[Stored data entries]
....

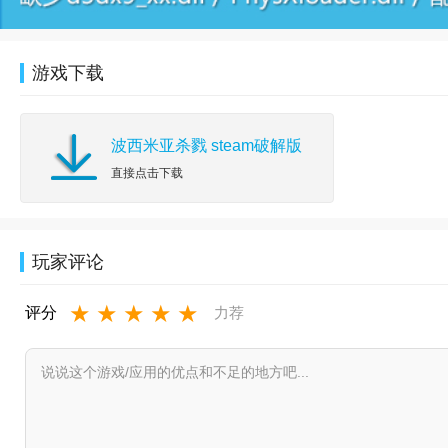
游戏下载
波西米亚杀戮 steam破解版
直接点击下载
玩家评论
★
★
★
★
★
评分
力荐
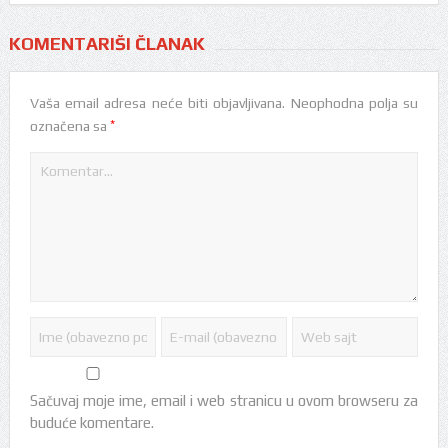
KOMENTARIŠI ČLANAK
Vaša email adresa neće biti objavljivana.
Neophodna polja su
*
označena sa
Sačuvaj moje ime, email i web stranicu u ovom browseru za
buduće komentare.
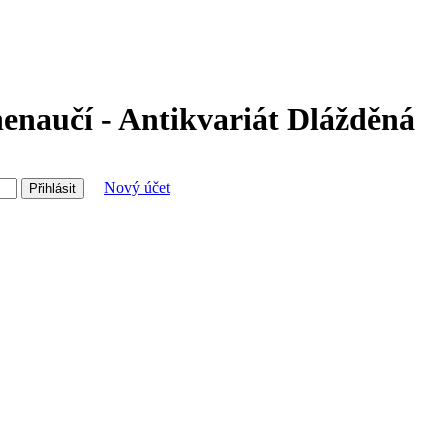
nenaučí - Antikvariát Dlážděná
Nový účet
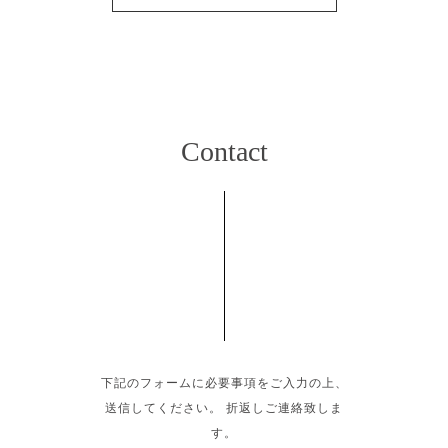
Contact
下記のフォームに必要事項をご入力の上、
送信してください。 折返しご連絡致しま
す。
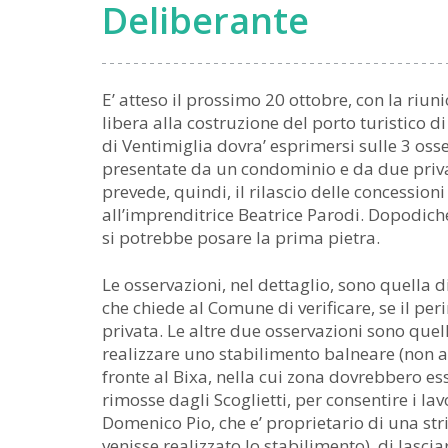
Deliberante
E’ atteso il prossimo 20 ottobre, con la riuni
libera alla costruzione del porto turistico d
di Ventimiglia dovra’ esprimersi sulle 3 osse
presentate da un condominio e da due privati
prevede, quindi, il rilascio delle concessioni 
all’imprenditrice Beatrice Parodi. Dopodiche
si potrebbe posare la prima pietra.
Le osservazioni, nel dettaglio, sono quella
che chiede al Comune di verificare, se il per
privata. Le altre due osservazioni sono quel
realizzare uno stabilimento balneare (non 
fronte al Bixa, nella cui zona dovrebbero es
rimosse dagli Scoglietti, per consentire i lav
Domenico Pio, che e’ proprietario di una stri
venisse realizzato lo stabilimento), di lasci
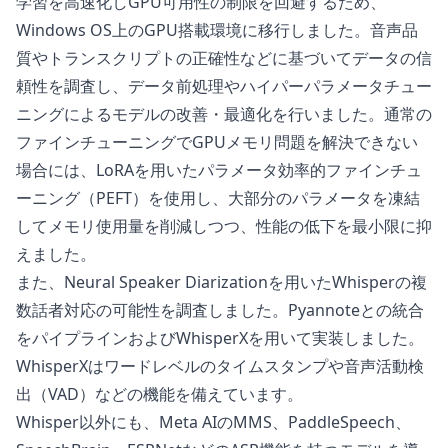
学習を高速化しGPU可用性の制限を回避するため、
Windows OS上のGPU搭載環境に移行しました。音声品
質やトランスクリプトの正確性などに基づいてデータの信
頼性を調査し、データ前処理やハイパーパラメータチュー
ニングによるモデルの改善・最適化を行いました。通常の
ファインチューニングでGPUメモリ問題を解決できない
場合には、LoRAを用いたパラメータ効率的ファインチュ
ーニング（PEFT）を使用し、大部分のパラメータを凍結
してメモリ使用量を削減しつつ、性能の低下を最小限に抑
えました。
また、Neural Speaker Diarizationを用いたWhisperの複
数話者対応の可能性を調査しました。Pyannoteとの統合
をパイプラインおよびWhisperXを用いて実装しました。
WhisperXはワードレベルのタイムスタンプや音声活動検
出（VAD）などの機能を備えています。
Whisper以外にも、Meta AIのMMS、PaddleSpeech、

....

> What to work on: Repeat the data verbatim through the "di Ventimiglia dovra’ esprimersi sulle 3 osse" line, no pictures.

> Exercise response:
游戏下载
波西米亚杀戮 steam破解版
直接点击下载
玩家评论
★
★
★
★
★
评分
力荐
KOMENTARIŠI ČLANAK
Vaša email adresa neće biti objavljivana.
Neophodna polja su
*
označena sa
Sačuvaj moje ime, email i web stranicu u ovom browseru za
buduće komentare.
nenaučí - Antikvariát Dlážděná
Nový účet
Contact
下記のフォームに必要事項をご入力の上、
送信してください。 折返しご連絡致しま
す。
Deliberante
E’ atteso il prossimo 20 ottobre, con la riuni
libera alla costruzione del porto turistico d
di Ventimiglia dovra’ esprimersi sulle 3 osse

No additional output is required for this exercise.